The gift of a new day................and the ability to recognize it.


I still cry every day.... I guess these past few weeks have been worse than usual. I don't know what has been different or what has changed.... but i'm feeling as if this is getting harder, not easier to deal with. Or maybe it's just the fact that with each passing day... I realize that you aren't coming back.... that this is a permenant thing.....
Every afternoon, around 4 o'clock is the most difficult.... that was the time that my Daddy would always call or stop by and visit.... I can still hear his voice now, telling me that once Bennett was here, there would be no getting rid of him and no stopping him from spoiling that boy... and I wish so much that this was still a "problem" I really had to deal with...


During those times... if Bennett isn't sleeping... he & I slip away to the cemetary to say hello... we always take a flower or a note.... or something special, like a feather.


A feather had somehow drifted down to Bennett as I was carrying him to the car to put him in..... he immediately grabbed it, yet instead of putting it straight into his mouth, he just held it... he held it the whole way to the graveyard. Quietly sitting in his car seat, he just looked at his new prize with amazement. I pulled into the gates... got out and opened the door to take Bennett out, telling him the usual.... let's go say hey to grandaddy... still holding on tight to his feather, I carried him over to my Daddy and we knelt down and began to talk to "our angel". I told him about Bennett sitting up on his own now... and how he would be so proud of him and the way he says "mama"... I tell him that we miss him still everyday... and that at times I don't know if mom & I can make it without him holding us together....the tears start falling naturally... and i feel as if I just want to let go and slip away.... i wish at times I could just blend in with the dirt i'm surrounded by...

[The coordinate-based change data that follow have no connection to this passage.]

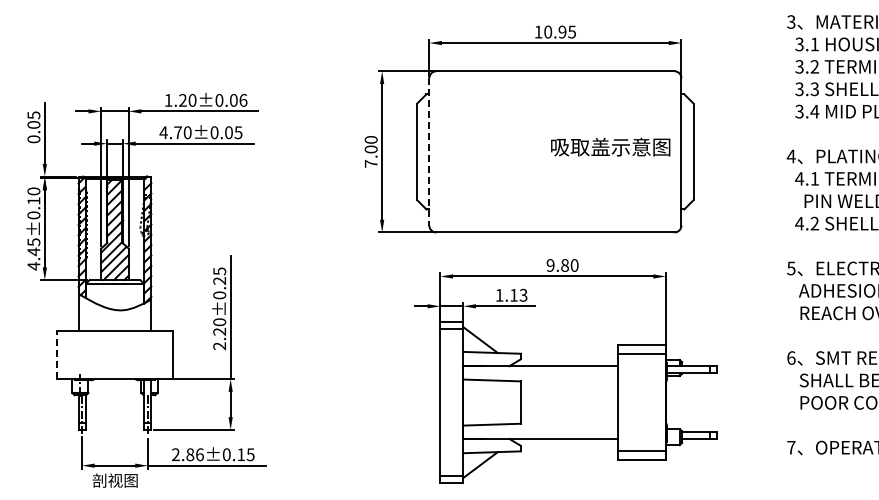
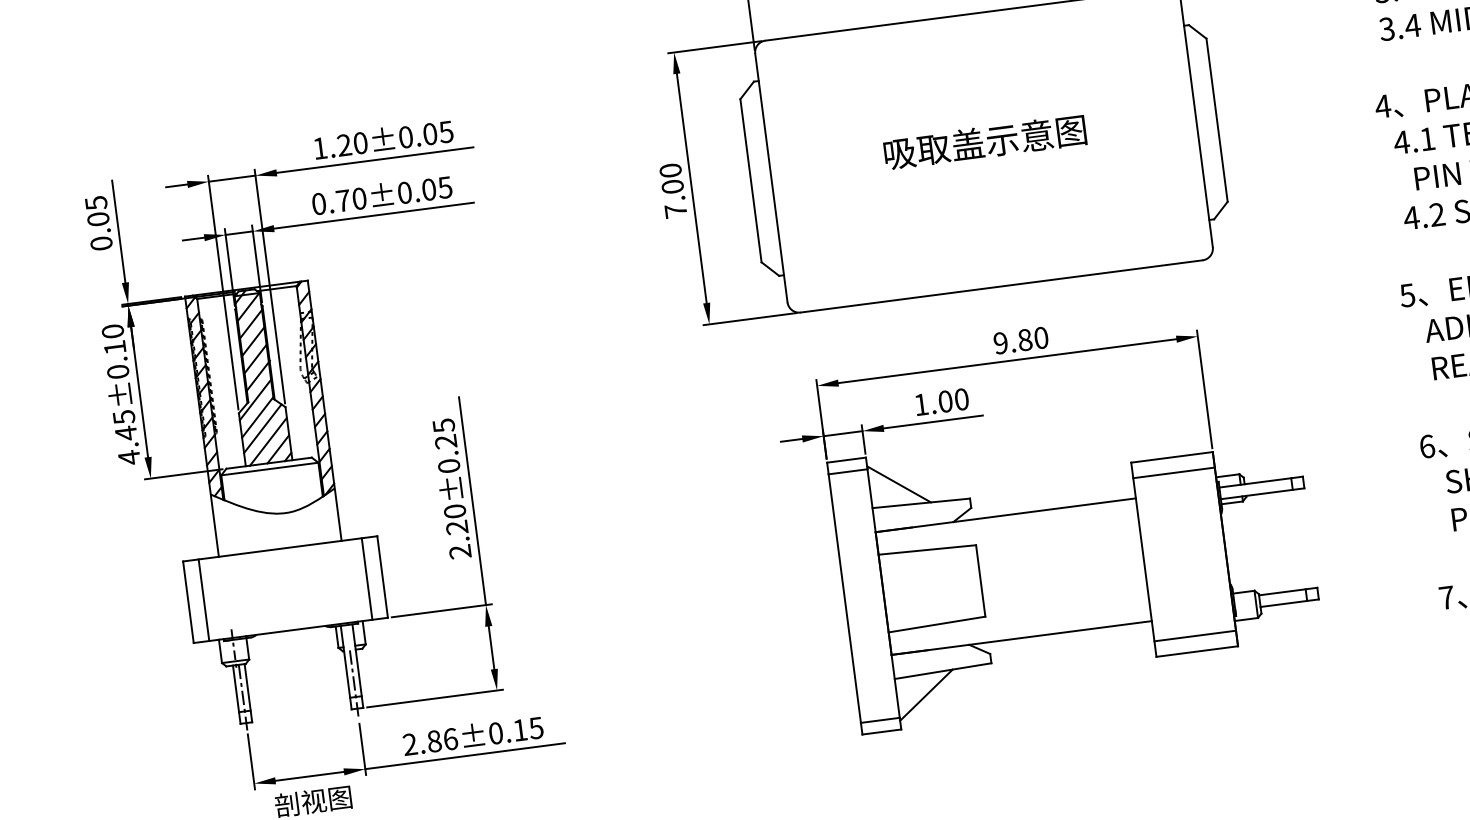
text: (243, 100) -> (446, 132), 1.20±0.06 -> 1.20±0.05
text: (163, 132) -> (318, 203), 4.70±0.05 -> 0.70±0.05
text: (610, 146) -> (984, 141), moved
line: (429, 151) -> (771, 177), dashed -> solid
text: (518, 294) -> (953, 399), 1.13 -> 1.00
line: (57, 354) -> (188, 601), dashed -> solid
line: (66, 354) -> (203, 599), added
line: (163, 354) -> (367, 578), added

I wasn't ready for this... I wasn't ready to be on my own...Yes, I am an adult.... but no matter how old you are...most of us still look to someone for guidance and answers... someone that grounds you with a sense of security and stability.... my rock is gone.... and i'm now floating freely... trying hard to not to drown..

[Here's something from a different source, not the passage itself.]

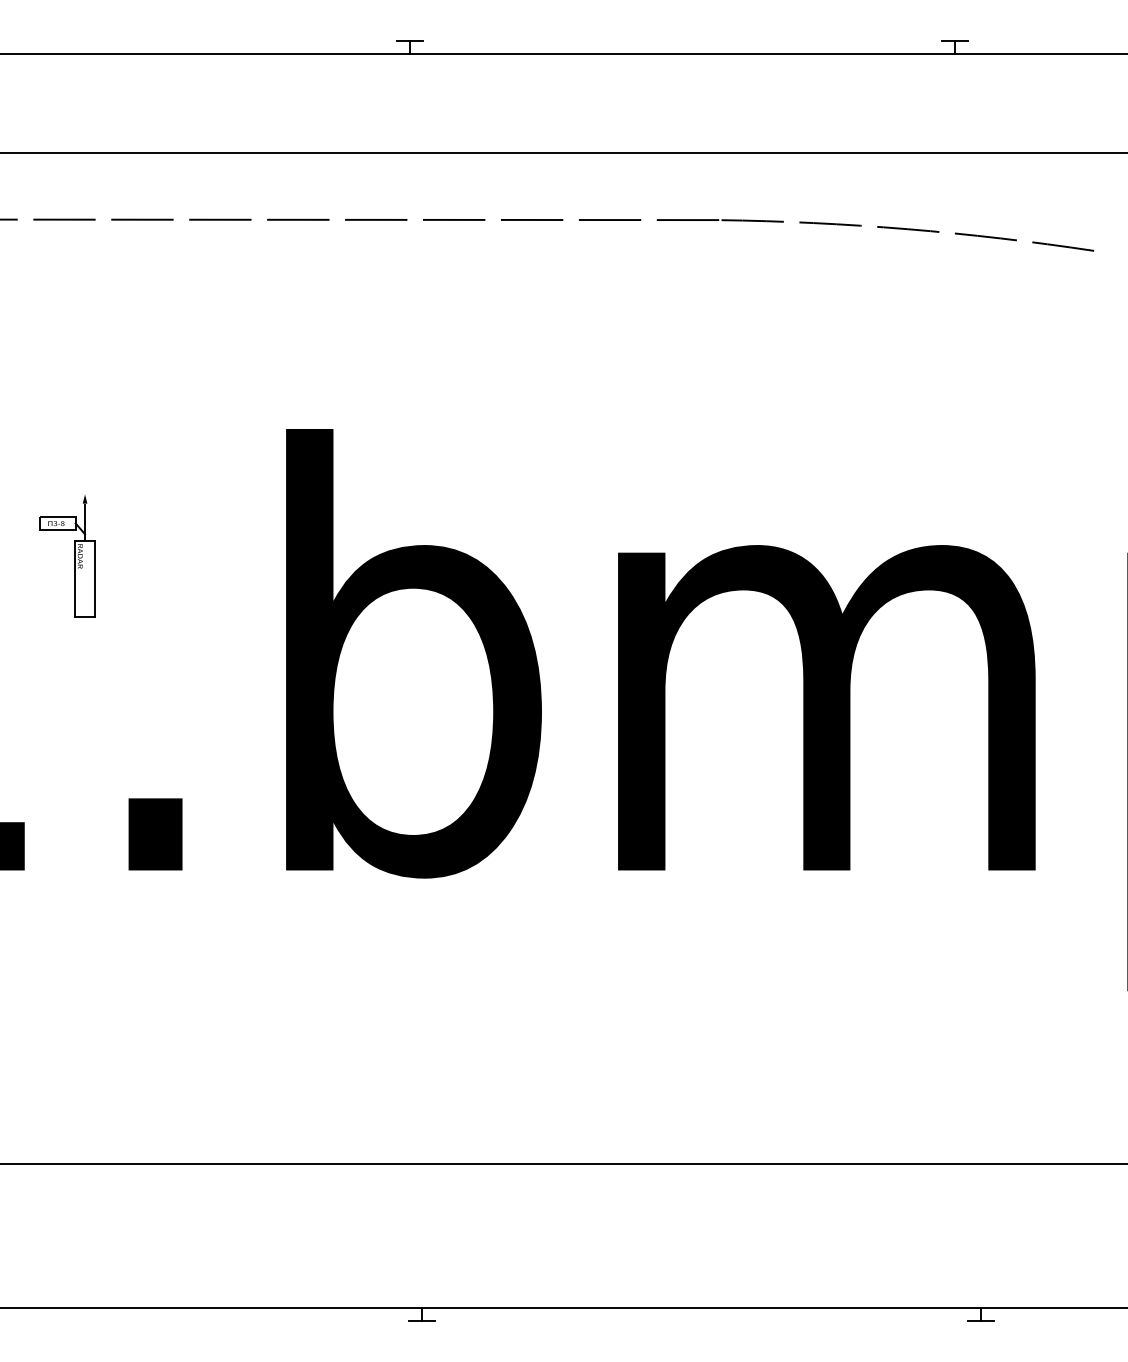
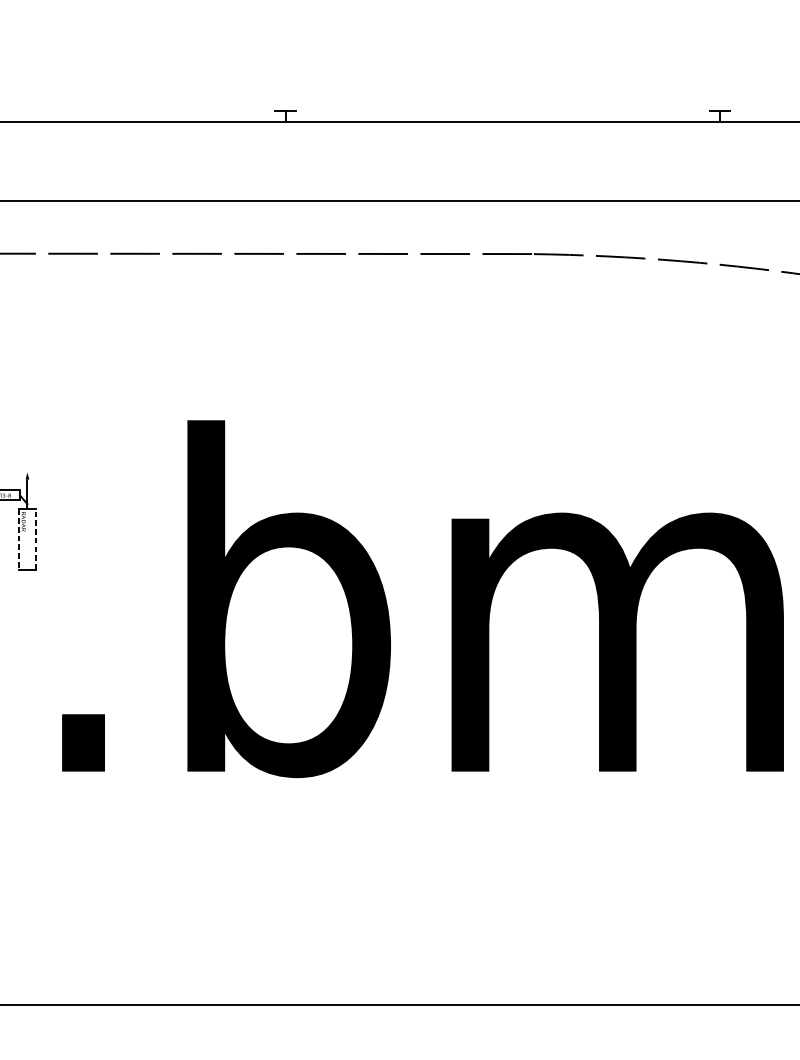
line: (74, 578) -> (19, 539), solid -> dashed
line: (95, 578) -> (35, 539), solid -> dashed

Bennett is quiet in my arms.... his head on my shoulder.. he just listens to me talking to this ledger of granite like some mad woman...but then he turns to look at my face, feather still in his little tiny hands..... he smiles the way Bennett smiles.. and i gain a sense of security again through him..... I smile back and tell him Grandaddy sure would be proud of how much he has accomplished already... I tell him how much he was loved before he was even born.... and it is at this moment he slowly opens his fingers and lets his little feather go.
I watch it slowly float down and land on my Daddy's grave... stopping on the date of death - August 23, 2009... the strongest connection between two of the greatest men in my life...The date one came into my world and the date one left...


It's then that I know he is telling me he is still here...

And even though I cry like crazy and even though it hurts so bad... I'm thankful for what God gave me, and he's the perfect way to make you last.

.I'm learning how to live without you... even though I don't want to.


And even with you gone... love lives on...


I just know that some day he's going to ask me what kind of man you'd been.... I'll tell him all the ways I loved you... and all the you I see in him...


Kind.... Gentle.... Patient.... perfect in every way.....


Tommy..... you were the greatest man in my life.. you taught me how a man should really treat a woman. You helped me learn and demand the respect I deserve from others. You taught me that I have a self-worth. You taught by example. In the ways you loved my mother.... in the ways that we were always the most important part of your life. You never let anyone or anything come before us...


Mom always said that when she found you... she found herself......she found home.


I now can say that when God gave us Bennett... he gave me a little piece of everything I will ever hold dear. I look in his eyes and I see myself...I see mom...I see my loving husband.... and I feel your soul.... all from this little 7 month old boy holding on tightly to a tiny feather.....a feather that freely floats, but grounds itself just at the right time.